Six months into the COVID-19 pandemic, major energy players AC Energy and Pilipinas Shell Petroleum corporation look forward to emerge from economic effects of the crisis.
Speaking at Standard Chartered’s “Philippines – The Rising Tiger of Asia” webinar, AC Energy President and CEO John Eric Francia said that confidence is critical in getting out of the crisis.
Mr. Francia noted that AC Energy’s strategy in diversifying investments in the Philippines and throughout the Asia Pacific region is still the better way to go. He added that the pandemic provided a greater appetite for renewable energy (RE) compared to fossil fuels, though the company believes that there has to be a balance between RE and thermal energy.

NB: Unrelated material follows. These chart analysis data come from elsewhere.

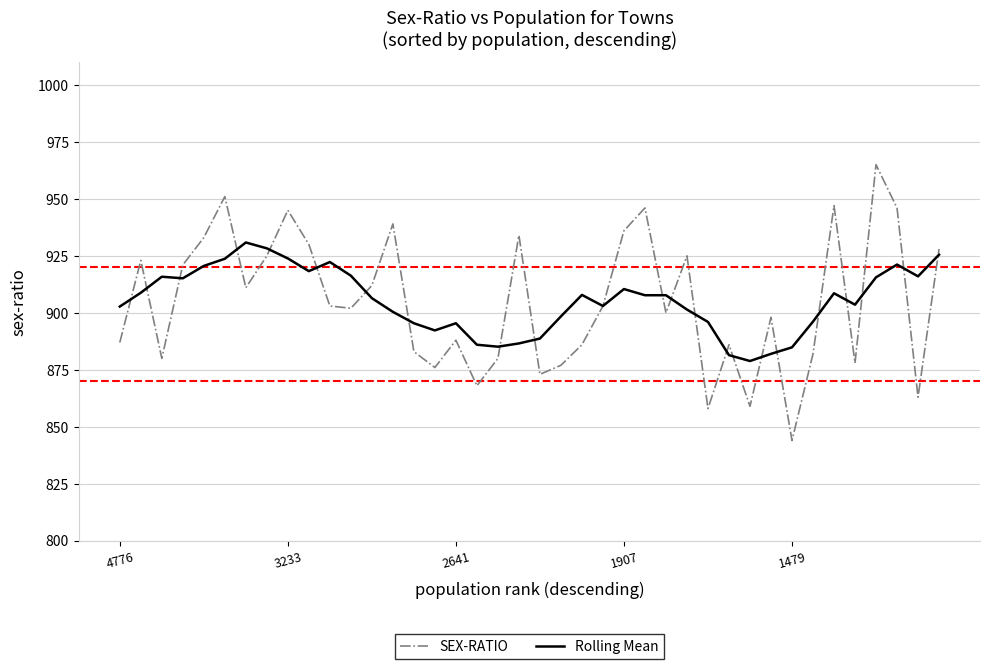

Which series has the largest range (max minus min)?

SEX-RATIO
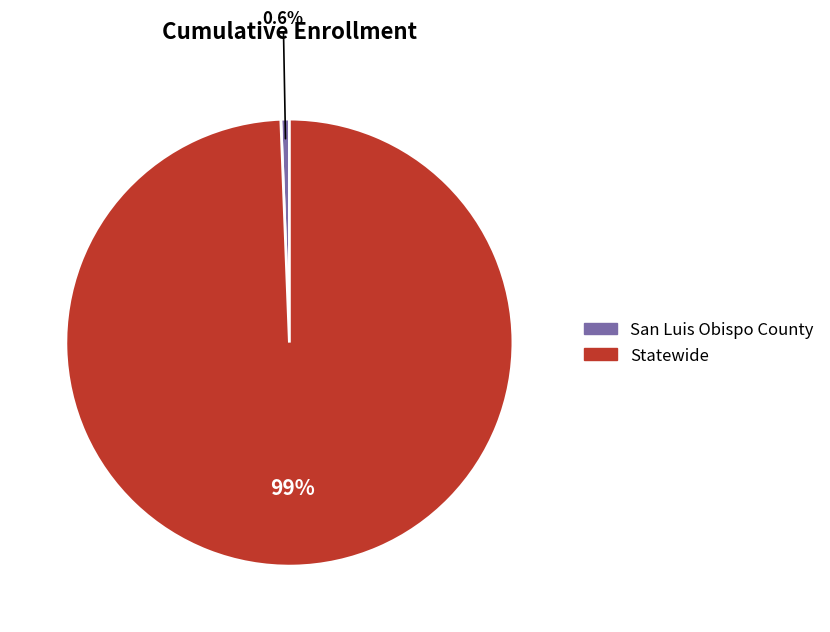

Rank the categories by value from highest to lowest.

Statewide, San Luis Obispo County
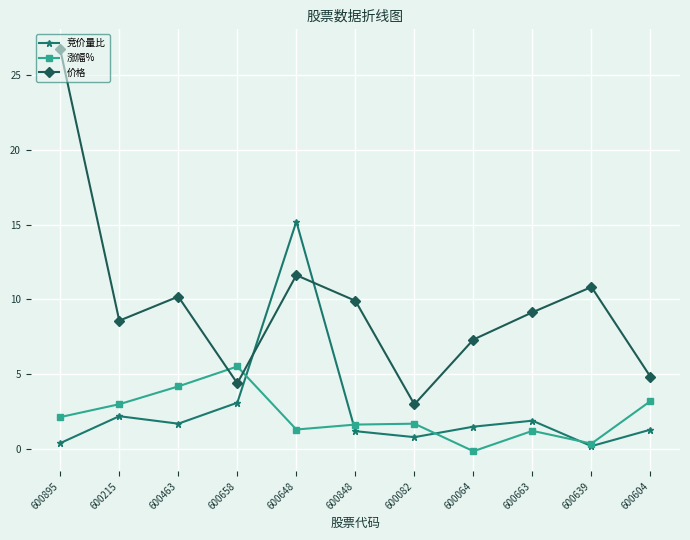

Which label corresponds to the smallest value in the chart?

600064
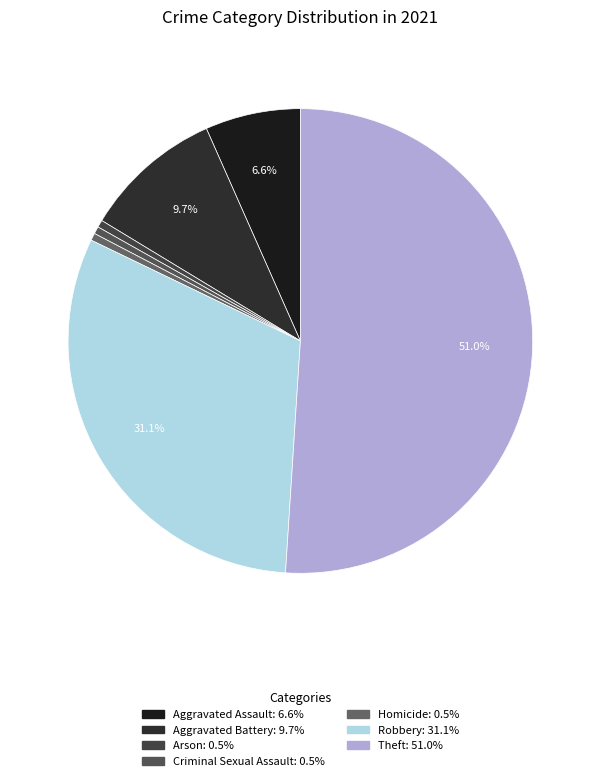

What percentage do Aggravated Assault and Theft together represent?

57.7%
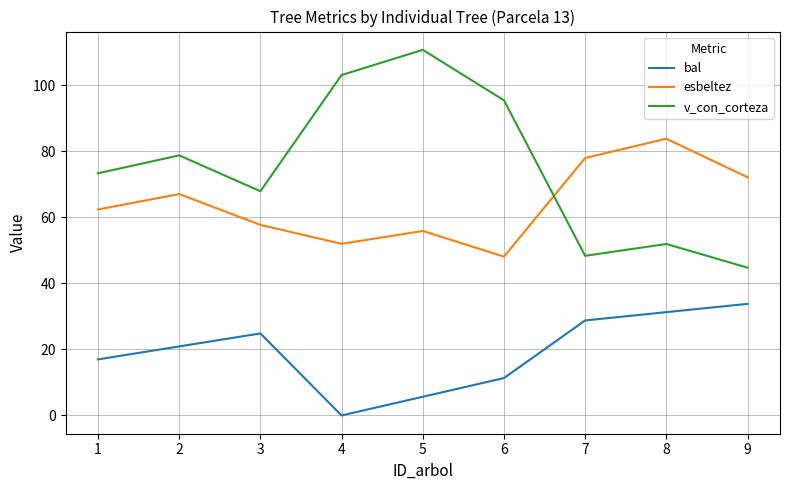

True or false: esbeltez has a value of 57.7 at 3.

True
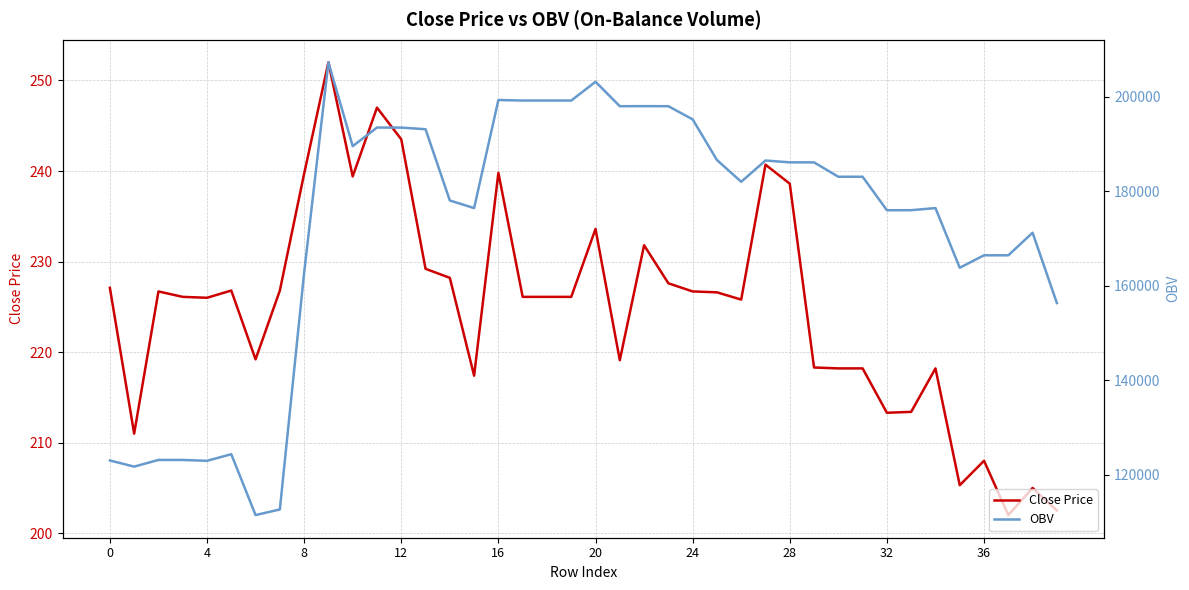

Which has a higher value, 10 or 27?

27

Ayala’s energy arm aims to build 1,300 megawatts of power generation plants by year’s end
For his part, Shell Treasurer and Vice President for Finance Jose Jerome Pascual III hoped for the economy’s speedy recovery, normal operations could resume sooner.
The oil giant took a hit during the pandemic during the lockdowns, forcing it to make “tough decisions,” according to Mr. Pascual. Among these are reduced capital and operations expenses and the cancellation its 2020 performance bonuses for employees.
Earlier, Shell announced the repurposing of its refinery in Tabangao, Batangas City into a world-class import facility, citing that retaining the refinery would no longer be profitable in the coming years.